* [正文]:
利用RNN进行文章生成

# -*- coding: utf-8 -*-
"""
Created on Sat Apr 28 16:40:04 2018

@author: yanghe
"""
import tensorflow as tf
import numpy as np
import io

text = io.open('shakespeare.txt', encoding='utf-8').read().lower()

chars = sorted(list(set(text)))
learning_rate = 0.01
training_steps = 30
batch_size = 64
display_step = 10
n_steps = 38
n_input = 38
n_hidden = 256
n_classes = 38
# 构建数据集 
#  X:[len(text)-n_steps，n_steps]
#
def build_data(text, n_steps = 40, stride = 3):
    X = []
    Y = []
    for i in range(0, len(text) - n_steps, stride):
        X.append(text[i: i + n_steps])
        Y.append(text[i + n_steps])
    print('number of training examples:', len(X))
    
    return X, Y


def vectorization(X, Y, n_input, char_indices, n_steps = n_steps):
    m = len(X)
    x = np.zeros((m, n_steps, n_input), dtype=np.bool)
    y = np.zeros((m, n_input), dtype=np.bool)
    for i, sentence in enumerate(X):
        for t, char in enumerate(sentence):
            x[i, t, char_indices[char]] = 1
        y[i, char_indices[Y[i]]] = 1
        
    return x, y 
    
    
def sample(preds, temperature=1.0):
    e_x = np.exp(preds - np.max(preds))
    preds = e_x / e_x.sum(axis=1)
    out = np.random.choice(range(len(chars)), p = preds.ravel())
    return out
    

    
def random_mini_batches(x,y,mini_bath_size =64,seed =0):
    np.random.seed(seed)

* [所给材料]:
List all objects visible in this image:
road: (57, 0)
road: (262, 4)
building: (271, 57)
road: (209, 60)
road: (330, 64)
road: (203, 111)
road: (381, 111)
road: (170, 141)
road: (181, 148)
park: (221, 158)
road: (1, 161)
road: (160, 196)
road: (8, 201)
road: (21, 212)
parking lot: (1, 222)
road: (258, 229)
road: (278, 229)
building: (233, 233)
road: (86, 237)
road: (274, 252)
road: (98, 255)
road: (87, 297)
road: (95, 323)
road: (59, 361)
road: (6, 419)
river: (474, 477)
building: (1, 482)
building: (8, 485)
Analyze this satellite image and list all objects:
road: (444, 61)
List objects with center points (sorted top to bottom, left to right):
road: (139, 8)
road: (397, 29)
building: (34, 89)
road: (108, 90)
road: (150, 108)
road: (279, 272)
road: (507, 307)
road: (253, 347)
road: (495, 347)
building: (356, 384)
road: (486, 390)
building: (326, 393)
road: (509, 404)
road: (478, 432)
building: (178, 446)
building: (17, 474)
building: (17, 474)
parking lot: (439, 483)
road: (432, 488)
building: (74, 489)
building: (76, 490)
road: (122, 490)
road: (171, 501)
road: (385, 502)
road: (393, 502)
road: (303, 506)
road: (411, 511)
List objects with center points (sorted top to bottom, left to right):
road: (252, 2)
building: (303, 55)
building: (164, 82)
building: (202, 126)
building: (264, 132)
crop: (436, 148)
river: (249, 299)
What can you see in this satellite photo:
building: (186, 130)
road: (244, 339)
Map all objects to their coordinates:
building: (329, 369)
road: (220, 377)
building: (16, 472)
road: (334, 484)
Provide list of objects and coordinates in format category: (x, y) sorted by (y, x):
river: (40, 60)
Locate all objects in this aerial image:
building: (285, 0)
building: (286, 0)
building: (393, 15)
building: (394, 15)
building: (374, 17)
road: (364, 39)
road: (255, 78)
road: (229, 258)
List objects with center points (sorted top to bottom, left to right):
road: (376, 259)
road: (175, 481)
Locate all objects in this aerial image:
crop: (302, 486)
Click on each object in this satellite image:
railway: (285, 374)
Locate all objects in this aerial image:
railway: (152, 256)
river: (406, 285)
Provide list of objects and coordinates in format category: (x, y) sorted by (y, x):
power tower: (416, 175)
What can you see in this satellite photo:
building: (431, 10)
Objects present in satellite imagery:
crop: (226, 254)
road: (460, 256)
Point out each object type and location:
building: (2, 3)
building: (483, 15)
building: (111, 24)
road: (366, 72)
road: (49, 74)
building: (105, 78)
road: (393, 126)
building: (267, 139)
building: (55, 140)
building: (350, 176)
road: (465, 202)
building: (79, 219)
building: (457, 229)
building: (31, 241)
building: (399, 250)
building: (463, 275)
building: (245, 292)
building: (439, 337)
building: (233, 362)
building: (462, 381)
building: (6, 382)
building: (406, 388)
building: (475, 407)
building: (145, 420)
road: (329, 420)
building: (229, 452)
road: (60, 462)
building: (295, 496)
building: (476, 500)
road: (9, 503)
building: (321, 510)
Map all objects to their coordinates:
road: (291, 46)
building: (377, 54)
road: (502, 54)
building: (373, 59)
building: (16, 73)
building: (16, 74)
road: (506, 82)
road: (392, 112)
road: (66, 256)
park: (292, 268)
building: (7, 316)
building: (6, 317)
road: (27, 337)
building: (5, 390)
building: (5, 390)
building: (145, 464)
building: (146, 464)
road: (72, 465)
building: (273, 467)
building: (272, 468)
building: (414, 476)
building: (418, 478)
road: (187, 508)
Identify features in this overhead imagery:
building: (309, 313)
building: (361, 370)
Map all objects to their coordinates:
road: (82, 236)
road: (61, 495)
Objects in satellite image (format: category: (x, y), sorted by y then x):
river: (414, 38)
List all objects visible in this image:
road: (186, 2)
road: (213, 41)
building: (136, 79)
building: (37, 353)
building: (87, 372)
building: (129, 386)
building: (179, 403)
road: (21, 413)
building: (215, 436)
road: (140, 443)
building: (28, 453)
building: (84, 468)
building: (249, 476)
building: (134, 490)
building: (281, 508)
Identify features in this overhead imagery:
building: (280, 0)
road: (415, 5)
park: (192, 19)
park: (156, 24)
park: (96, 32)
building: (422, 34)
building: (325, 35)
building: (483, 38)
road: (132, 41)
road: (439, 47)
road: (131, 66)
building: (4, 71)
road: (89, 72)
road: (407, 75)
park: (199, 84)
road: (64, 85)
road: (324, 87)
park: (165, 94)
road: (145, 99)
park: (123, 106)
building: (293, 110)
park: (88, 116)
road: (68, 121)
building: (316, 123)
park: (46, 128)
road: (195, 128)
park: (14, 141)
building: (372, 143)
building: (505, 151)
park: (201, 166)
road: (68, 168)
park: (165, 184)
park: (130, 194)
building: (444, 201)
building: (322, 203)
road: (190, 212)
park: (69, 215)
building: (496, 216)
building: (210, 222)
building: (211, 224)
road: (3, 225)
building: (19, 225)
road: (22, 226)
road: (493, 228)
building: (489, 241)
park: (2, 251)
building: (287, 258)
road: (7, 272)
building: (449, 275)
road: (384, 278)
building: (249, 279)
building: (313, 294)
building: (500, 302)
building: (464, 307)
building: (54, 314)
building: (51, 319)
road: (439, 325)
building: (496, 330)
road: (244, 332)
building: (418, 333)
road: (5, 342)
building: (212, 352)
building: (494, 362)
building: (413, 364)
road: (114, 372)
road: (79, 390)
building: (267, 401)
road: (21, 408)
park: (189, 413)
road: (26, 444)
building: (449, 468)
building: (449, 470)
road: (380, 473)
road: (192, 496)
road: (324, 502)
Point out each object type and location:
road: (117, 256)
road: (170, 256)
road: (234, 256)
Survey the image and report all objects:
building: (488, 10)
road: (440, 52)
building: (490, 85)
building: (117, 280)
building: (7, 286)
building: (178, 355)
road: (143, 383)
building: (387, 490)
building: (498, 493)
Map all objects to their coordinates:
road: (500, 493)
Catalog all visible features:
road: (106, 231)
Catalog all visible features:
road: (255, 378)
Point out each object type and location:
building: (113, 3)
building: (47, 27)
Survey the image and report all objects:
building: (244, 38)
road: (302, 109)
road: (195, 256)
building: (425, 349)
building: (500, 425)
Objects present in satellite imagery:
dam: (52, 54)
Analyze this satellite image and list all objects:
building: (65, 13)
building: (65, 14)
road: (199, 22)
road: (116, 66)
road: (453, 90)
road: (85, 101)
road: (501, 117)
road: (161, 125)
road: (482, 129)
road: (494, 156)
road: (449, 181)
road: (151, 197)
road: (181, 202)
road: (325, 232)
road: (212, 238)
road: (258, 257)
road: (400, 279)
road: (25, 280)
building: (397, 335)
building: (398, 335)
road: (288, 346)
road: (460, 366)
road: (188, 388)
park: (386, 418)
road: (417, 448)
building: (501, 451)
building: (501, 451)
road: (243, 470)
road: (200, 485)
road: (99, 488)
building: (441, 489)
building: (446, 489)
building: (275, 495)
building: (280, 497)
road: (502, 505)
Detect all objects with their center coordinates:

* [练习目标]: 用两句话概括上面这篇RNN文章生成代码的内容。

* [参考答案]: 这段代码读取shakespeare.txt并转为小写，把其中不重复的字符排序成字符表，并设定了学习率0.01、训练步数30、批大小64、隐藏单元数256等参数。build_data函数按固定长度和步长截取文本片段作为输入，以片段后的下一个字符作为目标；vectorization函数把它们转成布尔型数组；sample函数对预测值归一化后按概率随机选出一个字符序号。